Vincent Preis: Hallo Hr. Göllner. Nach dem ersten Platz für DIE GEISTERSEHER und dem dritten Platz für DORIAN HUNTER – FREAKS beim Vincent Preis 2009 finden Sie sich dieses Jahr mit der DORIAN HUNTER-Jubiläumsfolge 10 DER FOLTERKNECHT wieder auf der Nominierungsliste. Glückwunsch dafür. Auch für Ihre Serie GOLDAGENGARDEN (Zaubermond-Audio) haben Sie gerade zweimal den Ohrkanus 2011 in den Kategorien „Beste Serie“ und „Beste Regie“ erhalten. Wird das Preise einstreichen zur Gewohnheit?

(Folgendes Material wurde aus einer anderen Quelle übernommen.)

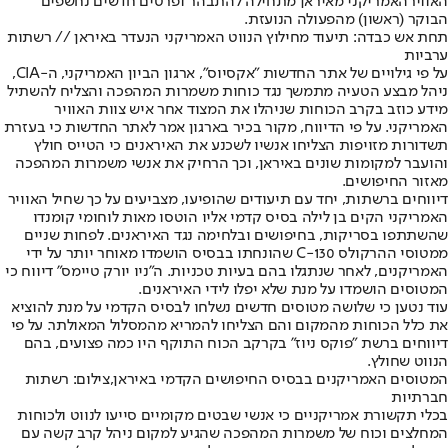
האוויר
האמריקני מאיראן מתחילה להתבהר ופרטים חדשים נחשפים
הבוקר (ראשון) מהפעולה הנועזת.
תחת אש כבדה: תיעוד מחילוץ הנווט האמריקני הנעדר באיראן // רשתות
ערביות
על פי גילויים של אתר החדשות "אקסיוס", ארגון הביון האמריקני, ה-CIA,
ניהל מבצע הטעיה מתמשך נגד כוחות משמרות המהפכה והצליח להשתיל
מידע כוזב בקרב הכוחות שניהלו את המצוד אחר איש צוות האוויר
האמריקני. על פי הדיווח, מקור בכיר בארגון אמר לאתר החדשות כי בעזרת
תשדורות מזויפות הצליחו אנשיו לשכנע את האיראנים כי הטייס חולץ
והועבר למקומות שונים באיראן, וכך הרחיק את אנשי משמרות המהפכה
מאזור החיפושים.
דיווחים ברשתות, יחד עם תיעודים שהופיעו, מצביעים על כך שחיל האוויר
האמריקני הקים בן לילה בסיס קדמי אליו הוטסו מאות לוחומי קומנדו
שהשתתפו בסריקות, בחיפושים ובלחימה נגד האיראנים. לפחות שניים
ממטוסי ההרקולס C-130 שהונחתו בבסיס הושמדו מאוחר יותר על ידי
האמריקנים, לאחר שנתגלו בהם בעיות טכניות. ה"ניו יורק טיימס" דיווח כי
המטוסים הושמדו על מנת שלא יפלו לידי האיראנים.
עוד נטען כי שלושה מטוסים חדשים נשלחו לבסיס הקדמי על מנת להוציא
את כלל הכוחות מהמקום והם הצליחו להמריא מהמסלול המאולתר. על פי
דיווחים ברשת "פוקס ניוז" בקרקב הכוח התוקף היו כמה פצועים, בהם
הנווט שחולץ.
המטוסים האמריקנים בבסיס החיפושים הקדמי באיראן,צילום: רשתות
חברתיות
בכלי תקשורת אמריקניים כי אנשי שבטים מקומיים סייעו לנווט ולכוחות
המחלצים וכוח של משמרות המהפכה שהגיע למקום ניהל קרב קשה עם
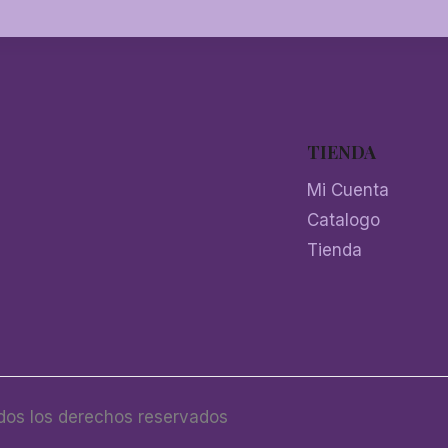
TIENDA
Mi Cuenta
Catalogo
Tienda
os los derechos reservados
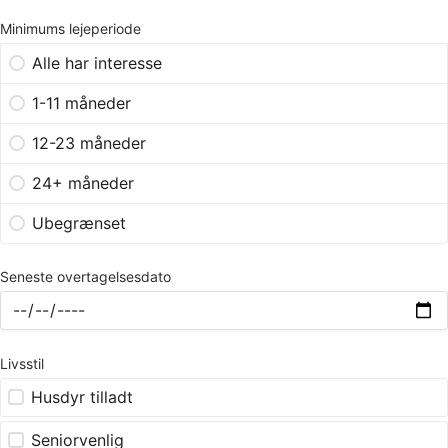
Minimums lejeperiode
Alle har interesse
1-11 måneder
12-23 måneder
24+ måneder
Ubegrænset
Seneste overtagelsesdato
Livsstil
Husdyr tilladt
Seniorvenlig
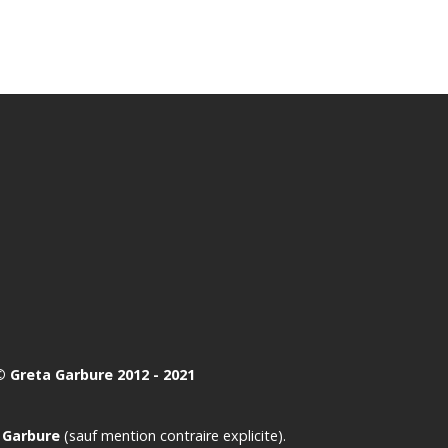
 Greta Garbure 2012 - 2021
 Garbure
(sauf mention contraire explicite).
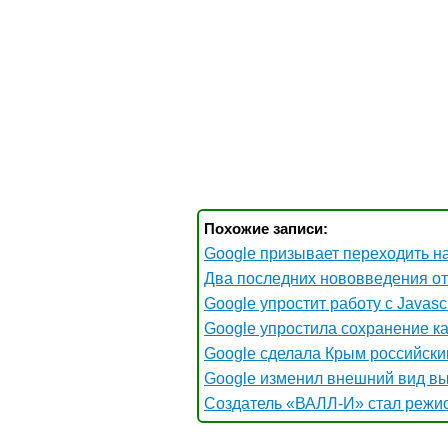
Похожие записи:
Google призывает переходить 
Два последних нововведения от
Google упростит работу с Javascr
Google упростила сохранение к
Google сделала Крым российским
Google изменил внешний вид в
Создатель «ВАЛЛ-И» стал режи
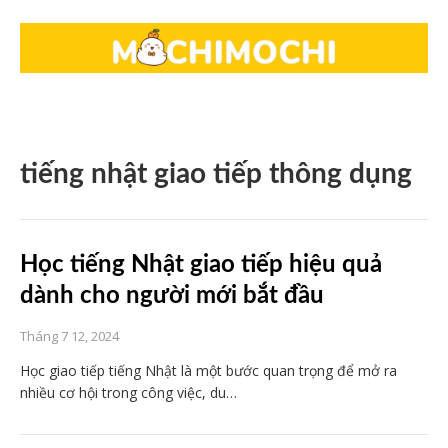
tiếng nhật giao tiếp thông dụng
Học tiếng Nhật giao tiếp hiệu quả
dành cho người mới bắt đầu
Tháng 7 12, 2024
Học giao tiếp tiếng Nhật là một bước quan trọng để mở ra
nhiều cơ hội trong công việc, du…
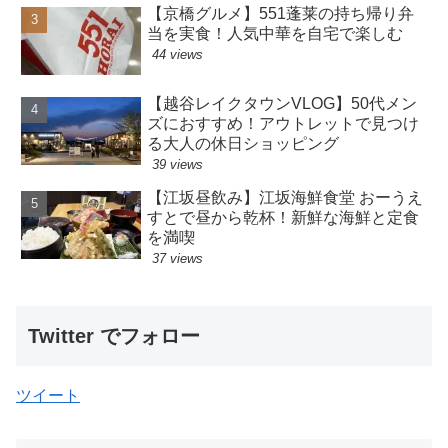
【京橋グルメ】551蓬莱の持ち帰り弁
当を実食！人気中華を自宅で楽しむ
44 views
【越谷レイクタウンVLOG】50代メン
ズにおすすめ！アウトレットで見つけ
る大人の休日ショッピング
39 views
【江坂昼飲み】江坂海鮮食堂 おーうえ
すとで昼から乾杯！新鮮な海鮮と定食
を満喫
37 views
Twitter でフォロー
ツイート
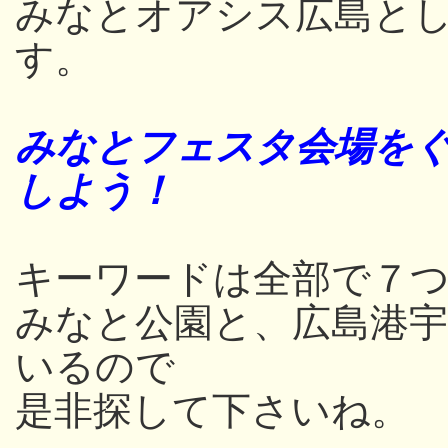
みなとオアシス広島と
す。
みなとフェスタ会場をぐ
しよう！
キーワードは全部で７つ
みなと公園と、広島港
いるので
是非探して下さいね。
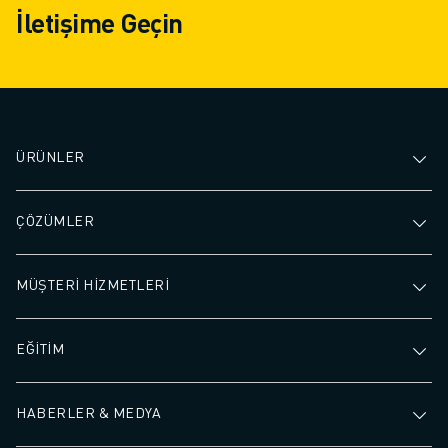
İletişime Geçin
ÜRÜNLER
ÇÖZÜMLER
MÜŞTERİ HİZMETLERİ
EĞİTİM
HABERLER & MEDYA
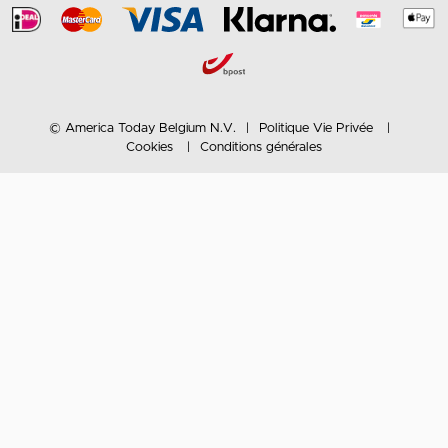
© America Today Belgium N.V.
Politique Vie Privée
Cookies
Conditions générales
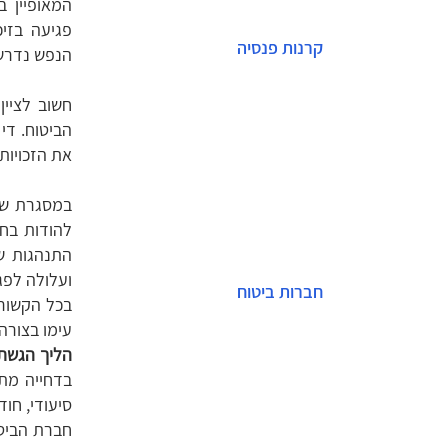
המאופיין ב
פגיעה בזיכ
קרנות פנסיה
הנפש נדרשי
חשוב לציין
הביטוח. די
את הזכויות 
במסגרת שיר
להודות בחו
התנהגות שכ
ועלולה לפג
חברות ביטוח
בכל הקשור
עימו בצורה
הליך הגשת 
בדחייה מת
סיעודי, חו
חברת הביטו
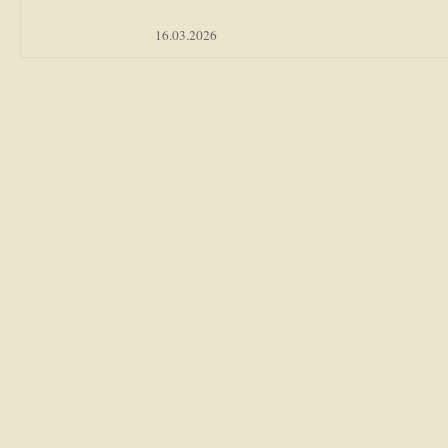
16.03.2026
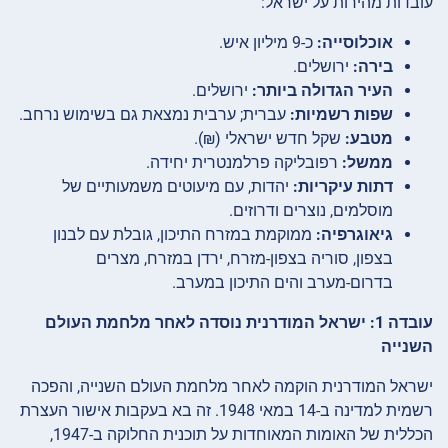
עובדות מהירות על ישראל:
אוכלוסייה:
כ-9 מיליון איש.
בירה:
ירושלים.
העיר הגדולה ביותר:
ירושלים.
שפות רשמיות:
עברית; ערבית נמצאת גם בשימוש נרחב.
מטבע:
שקל חדש ישראלי (₪).
ממשל:
רפובליקה פרלמנטרית יחידה.
דתות עיקריות:
יהדות, עם מיעוטים משמעותיים של
מוסלמים, נוצרים ודרוזים.
גיאוגרפיה:
ממוקמת במזרח התיכון, גובלת עם לבנון
בצפון, סוריה בצפון-מזרח, ירדן במזרח, מצרים
בדרום-מערב והים התיכון במערב.
עובדה 1: ישראל המודרנית נוסדה לאחר מלחמת העולם
השנייה
ישראל המודרנית הוקמה לאחר מלחמת העולם השנייה, והפכה
רשמית למדינה ב-14 במאי 1948. זה בא בעקבות אישור העצרת
הכללית של האומות המאוחדות על תוכנית החלוקה ב-1947,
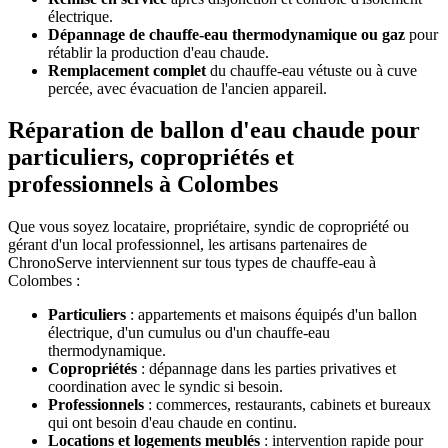
électrique.
Dépannage de chauffe-eau thermodynamique ou gaz
pour
rétablir la production d'eau chaude.
Remplacement complet
du chauffe-eau vétuste ou à cuve
percée, avec évacuation de l'ancien appareil.
Réparation de ballon d'eau chaude pour
particuliers, copropriétés et
professionnels à Colombes
Que vous soyez locataire, propriétaire, syndic de copropriété ou
gérant d'un local professionnel, les artisans partenaires de
ChronoServe interviennent sur tous types de chauffe-eau à
Colombes :
Particuliers
: appartements et maisons équipés d'un ballon
électrique, d'un cumulus ou d'un chauffe-eau
thermodynamique.
Copropriétés
: dépannage dans les parties privatives et
coordination avec le syndic si besoin.
Professionnels
: commerces, restaurants, cabinets et bureaux
qui ont besoin d'eau chaude en continu.
Locations et logements meublés
: intervention rapide pour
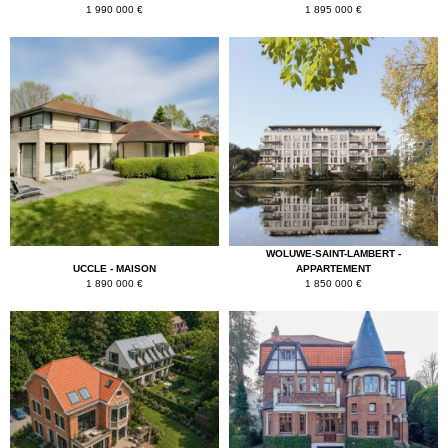
1 990 000 €
1 895 000 €
WOLUWE-SAINT-LAMBERT -
UCCLE - MAISON
APPARTEMENT
1 890 000 €
1 850 000 €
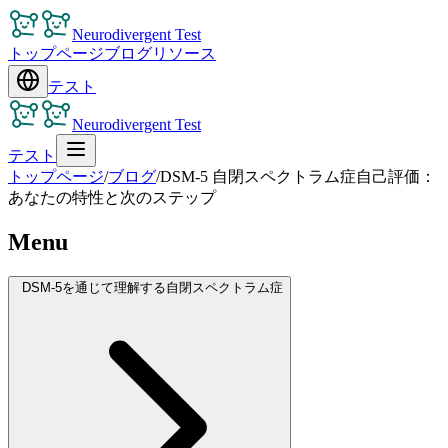
Neurodivergent Test
トップページ
ブログ
リソース
テスト
Neurodivergent Test
テスト
トップページ
/
ブログ
/
DSM-5 自閉スペクトラム症自己評価：
あなたの特性と次のステップ
Menu
DSM-5を通じて理解する自閉スペクトラム症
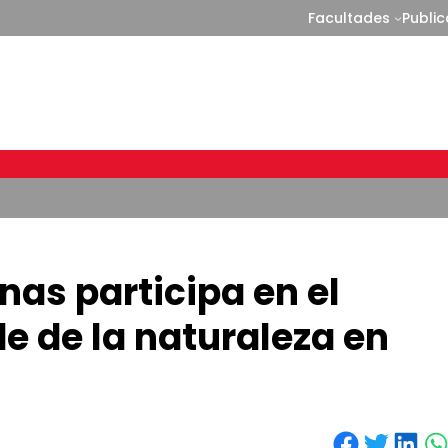
Facultades
Publi
as participa en el
e de la naturaleza en
Share on Facebook
Share on Twitter
Share on LinkedIn
Share on WhatsApp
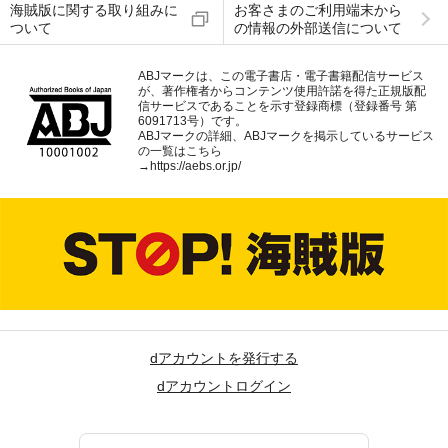
海賊版に関する取り組みに
お客さまのご利用端末から
ついて
の情報の外部送信について
ABJマークは、この電子書店・電子書籍配信サービス
が、著作権者からコンテンツ使用許諾を得た正規版配
信サービスであることを示す登録商標（登録番号 第
6091713号）です。
ABJマークの詳細、ABJマークを掲示しているサービス
の一覧はこちら
→
https://aebs.or.jp/
dアカウントを発行する
dアカウントログイン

Marco Göllner: Gewöhnt habe ich mich daran noch nicht und habe auch nicht vor das zu tun. Denn alles was zur Gewohnheit wird, wird schmerzlich vermisst, wenn es ausbleibt… Preise erhalten ist eine schöne Zäsur im Alltag. Da saßen irgendwo Menschen zusammen und haben überlegt, was hat uns denn im letzten Jahr gut gefallen. Und wenn dann mein Name auftaucht, freue ich mich selbstverständlich. Denn in meinem Beruf schaut man sehr weit nach vorne. Gerade schrieb ich ein Skript für ein Hörspiel, welches im Herbst 2012 erscheint. Ich bin also berufsbedingt über zwei Jahre vor den Produktionen, welche gerade ausgezeichnet oder nominiert werden. Wenn nun jemand kommt und sagt, das war sehr gut, was da erschienen ist, dann ist das eine -für mich späte- Beurteilung oder Wertschätzung meiner Arbeit. Das gibt mir Sicherheit und Bestätigung, dass der Weg kein so falscher ist, den ich gerade gehe. Und das ist gut und wichtig, denn während man etwas erstellt ist man ständiger Unsicherheit und vielen Zweifeln ausgesetzt. Also freue ich mich über jeden Preis, da er mir das notwendige „Weiter so!“ für die Zukunft beschert.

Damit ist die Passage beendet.